An Artificial Intelligence Framework for Conflict Mapping and Resolution for Sustainability of Systems

An Artificial Intelligence Framework for Conflict Mapping and Resolution for Sustainability of Systems
Notice: This research summary and analysis were automatically generated using AI technology. For absolute accuracy, please refer to the [Original Paper Viewer] below or the Original ArXiv Source.

Early design decisions strongly influence environmental, economic and social outcomes, yet sustainability assessment tools rarely reveal trade-offs among these three pillars. This study presents a framework for Conflict Mapping and Resolution for Sustainability of Systems (CONFARM). CONFARM consists of four steps: lifecycle documentation, cause-effect mapping, conflict database construction and multi-criteria scoring. A conflict is recorded when a single decision produces positive and negative effects across pillars. Each effect is evaluated using impact magnitude and pillar weight to generate a sustainability ratio. CONFARM may be applied manually or through automated extraction using natural-language processing and large language models. The method is demonstrated in three sectors representing different data structures and system scales: agriculture (rice and corn), fashion (slow and fast fashion) and energy (nuclear and natural gas). Each system was analysed at increasing conflict densities. Results consistently showed that sustainability scores converged as more conflicts were mapped, indicating stable evaluation across methods. Slow fashion and nuclear systems exhibited relatively higher sustainability performance, while fast fashion and natural gas systems showed lower performance. CONFARM improves early-stage decision support by making trade-offs explicit and enabling comparative evaluation. It offers a structured approach for cleaner production and scalable sustainability assessment across domains.


💡 Research Summary

This paper presents CONFARM (Conflict Mapping and Resolution for Sustainability of Systems), a novel framework designed to systematically identify and evaluate sustainability trade-offs that arise from early-stage design and process decisions. The research addresses a critical gap in current sustainability assessment tools, such as Life Cycle Assessment (LCA), which often fail to make explicit the conflicts and synergies among the three pillars of sustainability: environmental, economic, and social. Early decisions heavily influence lifecycle outcomes, yet the competing effects across these pillars frequently remain hidden until later stages, when changes are costly or impractical.

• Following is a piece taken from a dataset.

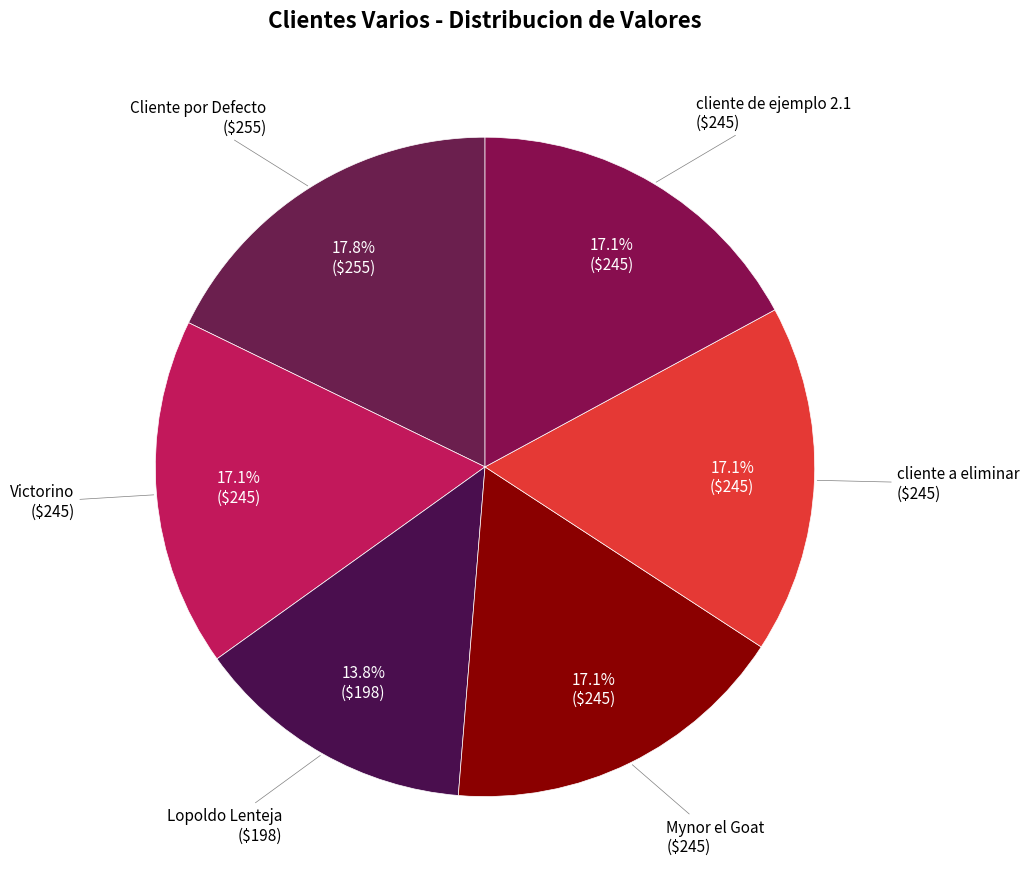

How many segments does this pie chart have?

6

The CONFARM framework is structured around four sequential steps. First, Product Lifecycle Documentation and Structuring organizes information across five standard lifecycle stages (raw material acquisition, manufacturing, transportation/distribution, use, and end-of-life) using categories like inputs, outputs, and decision nodes. This creates a standardized inventory. Second, Cause-Effect Mapping traces the relationships between design/process decisions (causes) and their resulting sustainability outcomes (effects). A “conflict” is formally recorded when a single decision produces both positive and negative effects across different pillars. Third, identified conflicts are compiled into a structured Conflict Database, enabling traceability and comparison. Each entry details the lifecycle stage, triggering decision, involved pillars, and associated positive/negative impacts. Finally, Multi-Criteria Scoring and Benchmarking quantifies each conflict. Each effect is assigned an Impact Magnitude (based on severity, reversibility, and controllability) and a Pillar Weight (reflecting contextual importance). A Sustainability Ratio is calculated using a weighted sum, allowing for comparative evaluation of different products or systems.

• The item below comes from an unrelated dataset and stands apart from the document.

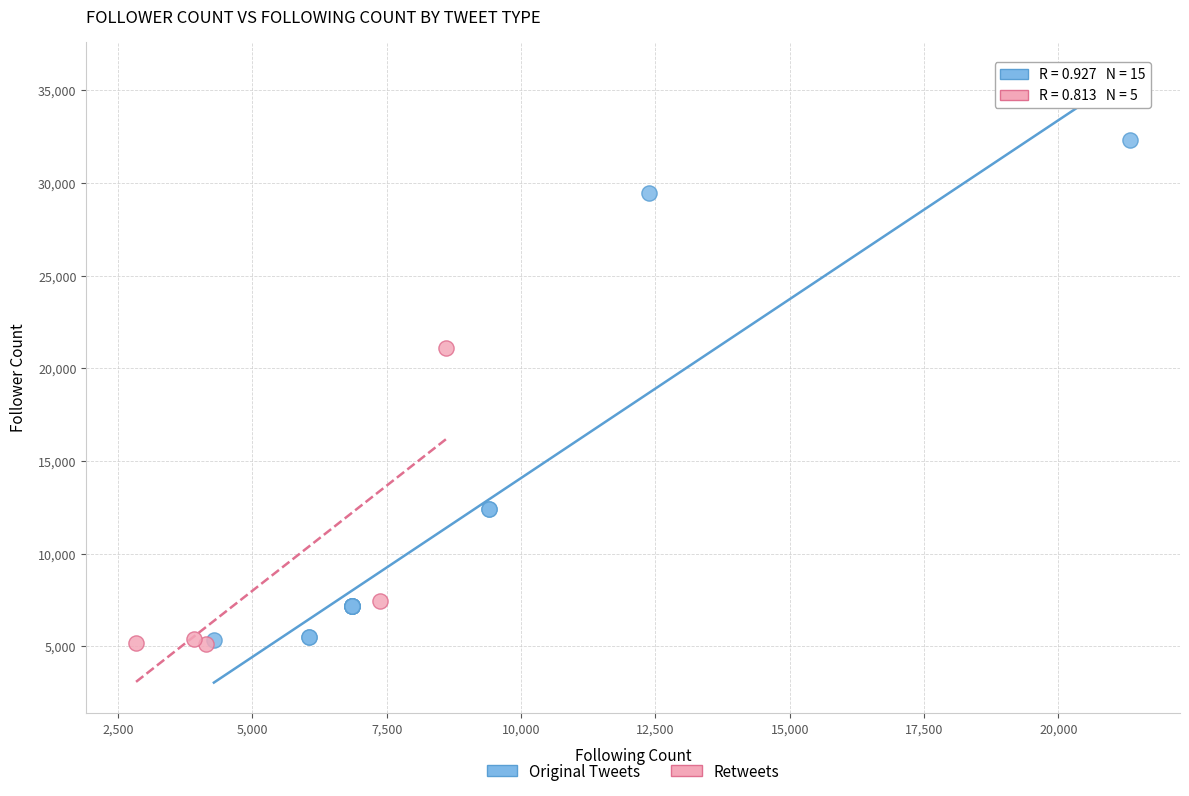

Which series has the widest spread of Y values?

Original Tweets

A significant contribution of the work is the proposal for an AI-assisted implementation. The authors suggest using Large Language Models (LLMs) like ChatGPT and Gemini to automate the extraction of conflict relationships from lifecycle documentation texts. This reduces analysis time and enhances the framework’s scalability across diverse domains and data-richness levels.

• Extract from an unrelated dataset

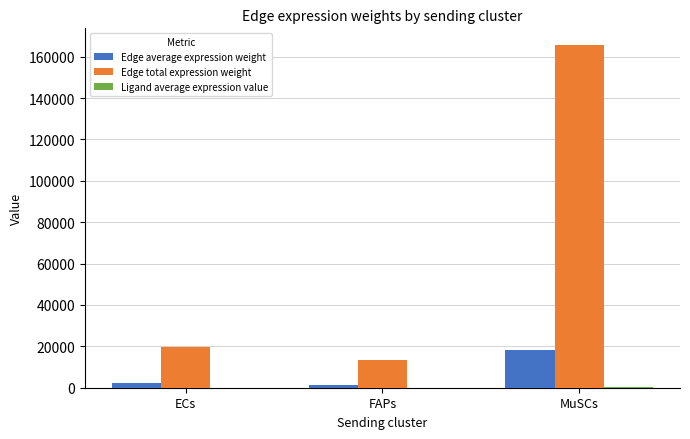

At which category does the chart reach its peak across all series?

MuSCs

The methodology is validated through three case studies from distinct sectors: agriculture (rice vs. corn), fashion (slow vs. fast fashion), and energy (nuclear vs. natural gas). These cases represent varying system scales and data structures. The systems were analyzed with increasing “conflict density” (number of mapped conflicts). Results demonstrated that sustainability scores converged as more conflicts were mapped, indicating stable and consistent evaluation. Furthermore, slow fashion and nuclear energy systems showed relatively higher sustainability performance, while fast fashion and natural gas systems scored lower.

In conclusion, CONFARM provides a structured, scalable approach for integrated sustainability assessment. By making cross-pillar trade-offs explicit and enabling both manual and automated analysis, it offers enhanced decision support during early design phases. The framework bridges qualitative cause-effect reasoning with quantitative multi-criteria evaluation, advancing the methodology for cleaner production and holistic sustainability assessment.